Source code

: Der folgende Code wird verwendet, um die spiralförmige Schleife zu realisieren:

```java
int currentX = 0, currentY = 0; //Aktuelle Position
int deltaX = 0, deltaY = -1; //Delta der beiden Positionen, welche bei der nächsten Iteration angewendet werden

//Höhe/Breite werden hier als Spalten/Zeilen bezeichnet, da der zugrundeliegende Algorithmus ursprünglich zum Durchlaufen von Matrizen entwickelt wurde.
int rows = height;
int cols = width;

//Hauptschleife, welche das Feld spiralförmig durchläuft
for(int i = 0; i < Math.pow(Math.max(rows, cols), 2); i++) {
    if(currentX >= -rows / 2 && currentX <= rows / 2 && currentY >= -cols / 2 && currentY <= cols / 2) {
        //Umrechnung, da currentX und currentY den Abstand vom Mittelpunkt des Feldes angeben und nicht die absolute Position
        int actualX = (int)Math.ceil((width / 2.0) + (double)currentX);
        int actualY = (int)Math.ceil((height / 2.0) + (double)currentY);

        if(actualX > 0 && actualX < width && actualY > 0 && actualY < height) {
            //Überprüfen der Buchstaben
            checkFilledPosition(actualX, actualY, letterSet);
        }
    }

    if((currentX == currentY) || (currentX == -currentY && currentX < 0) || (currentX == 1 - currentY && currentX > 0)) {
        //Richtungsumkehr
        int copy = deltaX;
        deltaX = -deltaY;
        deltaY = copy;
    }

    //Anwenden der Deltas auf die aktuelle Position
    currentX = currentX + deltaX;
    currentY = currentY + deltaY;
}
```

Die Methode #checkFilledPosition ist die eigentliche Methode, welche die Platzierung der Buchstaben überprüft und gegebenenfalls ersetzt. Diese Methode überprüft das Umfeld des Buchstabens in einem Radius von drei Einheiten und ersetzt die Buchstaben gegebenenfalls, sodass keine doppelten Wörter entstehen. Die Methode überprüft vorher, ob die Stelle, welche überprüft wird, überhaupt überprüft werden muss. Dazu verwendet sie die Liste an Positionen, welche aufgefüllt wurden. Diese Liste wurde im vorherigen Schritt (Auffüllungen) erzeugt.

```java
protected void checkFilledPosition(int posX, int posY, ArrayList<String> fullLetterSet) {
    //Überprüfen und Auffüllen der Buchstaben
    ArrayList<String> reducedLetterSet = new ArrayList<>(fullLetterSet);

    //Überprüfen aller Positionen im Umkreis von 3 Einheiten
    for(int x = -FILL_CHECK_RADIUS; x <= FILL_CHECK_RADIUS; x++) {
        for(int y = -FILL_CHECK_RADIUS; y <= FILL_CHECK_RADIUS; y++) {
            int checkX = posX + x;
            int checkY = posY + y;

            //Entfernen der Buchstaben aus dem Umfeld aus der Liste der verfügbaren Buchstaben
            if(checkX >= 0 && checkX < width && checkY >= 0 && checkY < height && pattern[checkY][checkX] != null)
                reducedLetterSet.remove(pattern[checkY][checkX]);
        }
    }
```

_ _ _ _ _

The entries above should be repeated exactly, every one of them.

Task output:
Source code

: Der folgende Code wird verwendet, um die spiralförmige Schleife zu realisieren:

```java
int currentX = 0, currentY = 0; //Aktuelle Position
int deltaX = 0, deltaY = -1; //Delta der beiden Positionen, welche bei der nächsten Iteration angewendet werden

//Höhe/Breite werden hier als Spalten/Zeilen bezeichnet, da der zugrundeliegende Algorithmus ursprünglich zum Durchlaufen von Matrizen entwickelt wurde.
int rows = height;
int cols = width;

//Hauptschleife, welche das Feld spiralförmig durchläuft
for(int i = 0; i < Math.pow(Math.max(rows, cols), 2); i++) {
    if(currentX >= -rows / 2 && currentX <= rows / 2 && currentY >= -cols / 2 && currentY <= cols / 2) {
        //Umrechnung, da currentX und currentY den Abstand vom Mittelpunkt des Feldes angeben und nicht die absolute Position
        int actualX = (int)Math.ceil((width / 2.0) + (double)currentX);
        int actualY = (int)Math.ceil((height / 2.0) + (double)currentY);

        if(actualX > 0 && actualX < width && actualY > 0 && actualY < height) {
            //Überprüfen der Buchstaben
            checkFilledPosition(actualX, actualY, letterSet);
        }
    }

    if((currentX == currentY) || (currentX == -currentY && currentX < 0) || (currentX == 1 - currentY && currentX > 0)) {
        //Richtungsumkehr
        int copy = deltaX;
        deltaX = -deltaY;
        deltaY = copy;
    }

    //Anwenden der Deltas auf die aktuelle Position
    currentX = currentX + deltaX;
    currentY = currentY + deltaY;
}
```

Die Methode #checkFilledPosition ist die eigentliche Methode, welche die Platzierung der Buchstaben überprüft und gegebenenfalls ersetzt. Diese Methode überprüft das Umfeld des Buchstabens in einem Radius von drei Einheiten und ersetzt die Buchstaben gegebenenfalls, sodass keine doppelten Wörter entstehen. Die Methode überprüft vorher, ob die Stelle, welche überprüft wird, überhaupt überprüft werden muss. Dazu verwendet sie die Liste an Positionen, welche aufgefüllt wurden. Diese Liste wurde im vorherigen Schritt (Auffüllungen) erzeugt.

```java
protected void checkFilledPosition(int posX, int posY, ArrayList<String> fullLetterSet) {
    //Überprüfen und Auffüllen der Buchstaben
    ArrayList<String> reducedLetterSet = new ArrayList<>(fullLetterSet);

    //Überprüfen aller Positionen im Umkreis von 3 Einheiten
    for(int x = -FILL_CHECK_RADIUS; x <= FILL_CHECK_RADIUS; x++) {
        for(int y = -FILL_CHECK_RADIUS; y <= FILL_CHECK_RADIUS; y++) {
            int checkX = posX + x;
            int checkY = posY + y;

            //Entfernen der Buchstaben aus dem Umfeld aus der Liste der verfügbaren Buchstaben
            if(checkX >= 0 && checkX < width && checkY >= 0 && checkY < height && pattern[checkY][checkX] != null)
                reducedLetterSet.remove(pattern[checkY][checkX]);
        }
    }
```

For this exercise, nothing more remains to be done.